Google has built 25 of its techno-koala self-driving prototypes and they’re set to run around the company’s hometown this summer. And after this week’s spate of overhyped news about autonomous car crashes, Google is launching a website to increase transparency on how the project is coming along. That’s good.
The fleet of 25 twee test cars use the same sensors as the 24 Lexus RX450h crossovers Google has been using for the past few years. But unlike the original prototype that was shown last year, they will have a steering wheel, accelerator and brake to adhere to California autonomous vehicle testing law. However, Google says they’re removable.
Google says it’ll be slowly deploying the vehicles in batches around Mountain View over the summer, but isn’t saying exactly where.

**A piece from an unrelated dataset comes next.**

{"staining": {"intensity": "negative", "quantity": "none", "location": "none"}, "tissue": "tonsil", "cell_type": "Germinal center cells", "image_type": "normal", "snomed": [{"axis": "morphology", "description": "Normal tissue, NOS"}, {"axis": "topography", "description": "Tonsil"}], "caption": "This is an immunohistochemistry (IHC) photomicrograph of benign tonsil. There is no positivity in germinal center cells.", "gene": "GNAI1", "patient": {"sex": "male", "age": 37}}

Based on the warm and fuzzy video above, it appears that much of the testing will be done around the Ames Research Center near the company’s headquarters, where it’s out of the state’s jurisdiction and won’t have to adhere to the California’s requirement that a driver be present in the car at all times.

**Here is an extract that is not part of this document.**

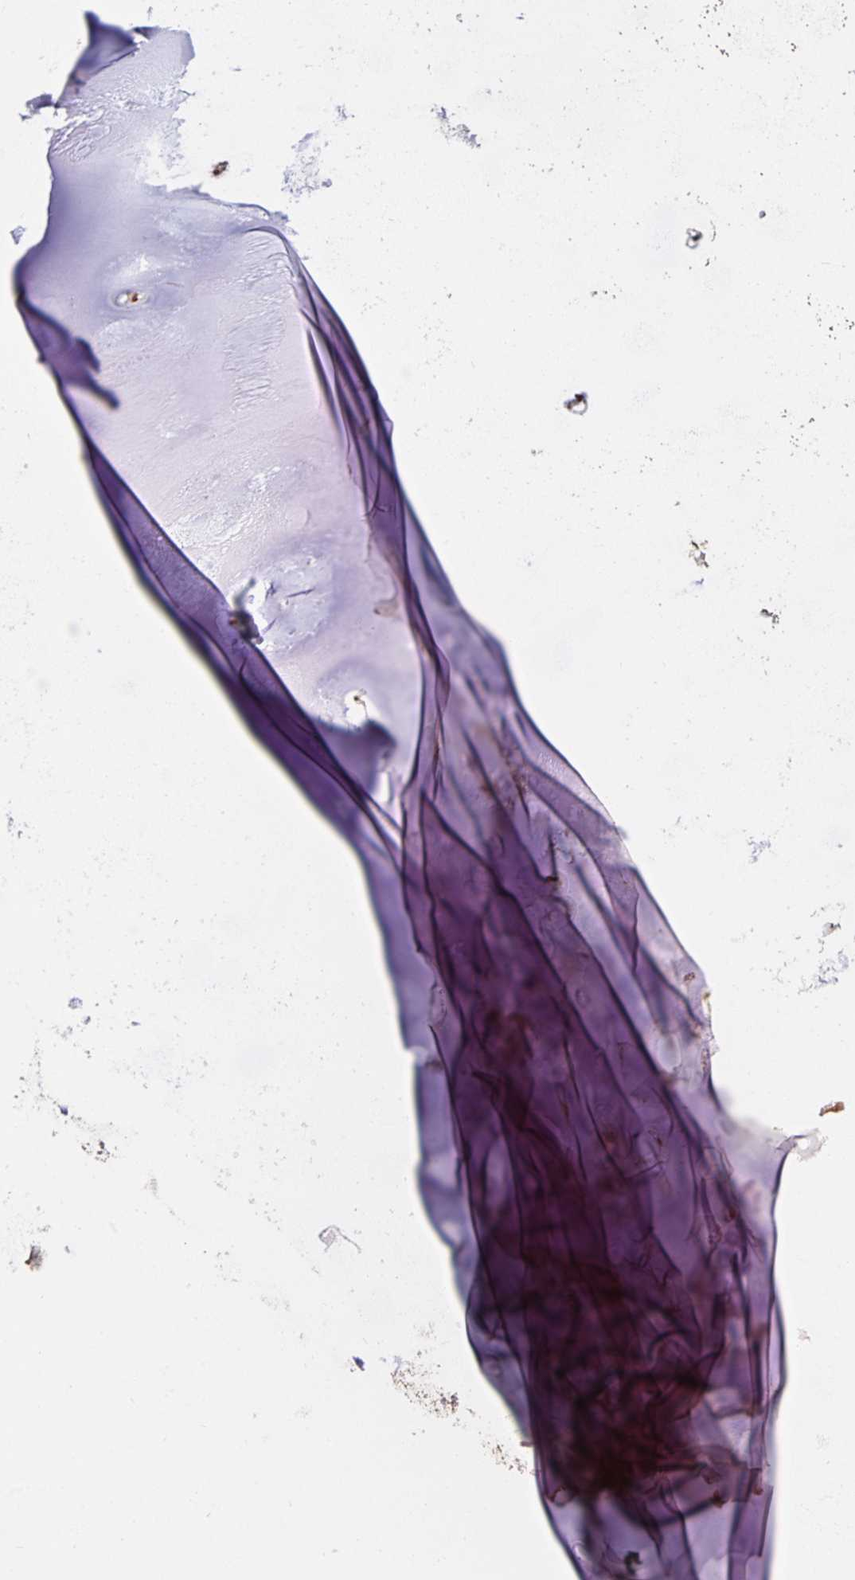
{"staining": {"intensity": "moderate", "quantity": ">75%", "location": "nuclear"}, "tissue": "soft tissue", "cell_type": "Chondrocytes", "image_type": "normal", "snomed": [{"axis": "morphology", "description": "Normal tissue, NOS"}, {"axis": "morphology", "description": "Squamous cell carcinoma, NOS"}, {"axis": "topography", "description": "Cartilage tissue"}, {"axis": "topography", "description": "Bronchus"}, {"axis": "topography", "description": "Lung"}], "caption": "This micrograph exhibits IHC staining of unremarkable human soft tissue, with medium moderate nuclear expression in about >75% of chondrocytes.", "gene": "LAS1L", "patient": {"sex": "male", "age": 66}}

The Roush-built electric cars will be limited to 25 MPH and obviously confined to city streets, helping to expand Google’s research on traffic, pedestrians, and what it deems the .001 percent edge-cases drivers encounter maybe once in 100,000 miles. Google says it’s currently logging 10,000 miles on city streets every week in its Lexus prototypes, and will be sending those cars into new environments for testing in bad weather, heavy traffic, and varied topography.
Just as importantly as the deployment of the new fleet of cars, Google says it will “also begin posting regular updates on how things are going (e.g. interesting trends and incidents we’ve experienced).”
That’s exactly what we asked for after it was divulged that Google’s prototypes had been involved in 11 accidents – none of which were the self-driving car’s fault – over the past six years of testing.
Google still hasn’t explained it’s business plan or when the cars will be available for public use, but Chris Urmson, the project’s lead, expects a larger rollout in around five years.